With a bit of tweaking I was able to pivot the algorithm to only play one move at a time but keep the best X number of sequences up to that point. After some trial and error I found 400 sequences to be a sweet spot in terms of speed and accuracy. Since 5^4 is 625, using 400 meant I would keep almost all color sequences covering the first 4 moves and then each subsequent move would only require evaluating at most 2,000 sequences from which I would cull the top 400 and repeat. For a 20 move board that’s at most 40,000 sequence evaluations, most of which were no where near 20 items in length. With this algorithm, my solver can figure out a reasonable solution to a board in about 4 seconds. In 25 test games it could flood the board in 20.6 moves on average and only 3 times did it require more than 22 moves (23). Also as of this writing, neither I, nor anyone else who has played the game online, has been able to flood a board in fewer moves than the solver…
My work up to this point had been done in Python and since I intended this game to be playable by humans in a web browser I decided to use Google AppEngine since it meant I could easily build upon my current code and not have to deal with too much infrastructure setup. I did want to keep track of some high level game statistics so I created a minimal datamodel that could store the seed used to randomly generate the board, an initial move sequence that would solve the game and a dictionary of game completion counts to number of moves. This fit very nicely into the GAE datastore. The last piece was the UI.

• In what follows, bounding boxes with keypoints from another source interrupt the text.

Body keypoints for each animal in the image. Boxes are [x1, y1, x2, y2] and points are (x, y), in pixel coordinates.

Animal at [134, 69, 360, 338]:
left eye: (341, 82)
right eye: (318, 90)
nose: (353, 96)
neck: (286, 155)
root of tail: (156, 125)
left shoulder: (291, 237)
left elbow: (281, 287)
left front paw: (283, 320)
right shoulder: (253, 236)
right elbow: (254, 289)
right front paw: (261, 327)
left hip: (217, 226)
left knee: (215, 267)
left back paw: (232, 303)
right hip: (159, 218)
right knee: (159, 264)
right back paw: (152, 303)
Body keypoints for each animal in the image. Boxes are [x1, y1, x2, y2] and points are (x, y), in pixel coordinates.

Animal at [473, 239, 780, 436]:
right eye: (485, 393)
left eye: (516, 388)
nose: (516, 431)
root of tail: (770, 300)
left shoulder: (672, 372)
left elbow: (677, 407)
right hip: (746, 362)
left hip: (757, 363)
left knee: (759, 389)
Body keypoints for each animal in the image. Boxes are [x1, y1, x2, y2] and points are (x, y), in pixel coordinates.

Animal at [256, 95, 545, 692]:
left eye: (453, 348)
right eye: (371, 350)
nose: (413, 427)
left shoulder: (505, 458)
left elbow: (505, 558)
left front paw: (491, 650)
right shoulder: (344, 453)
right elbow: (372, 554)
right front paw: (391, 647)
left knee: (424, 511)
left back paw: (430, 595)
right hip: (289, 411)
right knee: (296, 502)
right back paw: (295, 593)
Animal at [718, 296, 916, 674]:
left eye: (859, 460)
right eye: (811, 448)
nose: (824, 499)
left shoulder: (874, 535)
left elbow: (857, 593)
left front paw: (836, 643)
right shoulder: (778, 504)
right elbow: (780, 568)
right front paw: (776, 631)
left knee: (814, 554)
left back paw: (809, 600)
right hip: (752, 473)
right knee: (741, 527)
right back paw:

I ported the game functionality (not the solver) to HTML/CSS/JavaScript and added some bookkeeping to enable redo/undo. I purposely laid out the UI so it would look good on most smartphones with the tradeoff being a lot of wasted space in a desktop browser. There are ways to change the display based on the device, but they all seem fraught with issues that I didn’t want to deal with. The histogram generation of previous game completions is handled via Google Charts and I integrated with the Facebook Dialog UI to make it easy to challenge friends.
The highlevel sequence of events is:
- Look in the datastore for a game with the given seed (default 0)
- If the game doesn’t exist, create it and solve it
- Return the game state to the browser
- All gameplay takes place in the browser with no further server-side contact
- When the board is flooded record the score on the server
It’s worth noting that upon completion of the game, the move history is sent to the server and it replays the move sequence to verify the board is actually flooded to protect against cheating. The source code for my version is available on GitHub. Please give C O L O R F L O W a try and let me know what you think.
P.S. I found a C++/C# programming challenge to write a solver for the Flood It game. My solver, configured to keep the top 400 sequences (the configuration I’m using on AppEngine) ran through the problem set using 20266 moves. That would have ranked me in 3rd place. However, the article claims the winner’s C++ code ran for over 20000 seconds. My algorithm only took 3264 and was written in Python. Even accounting for the speedup in computers since 2008, it’s likely that the winning algorithm was searching deeper in the problem space.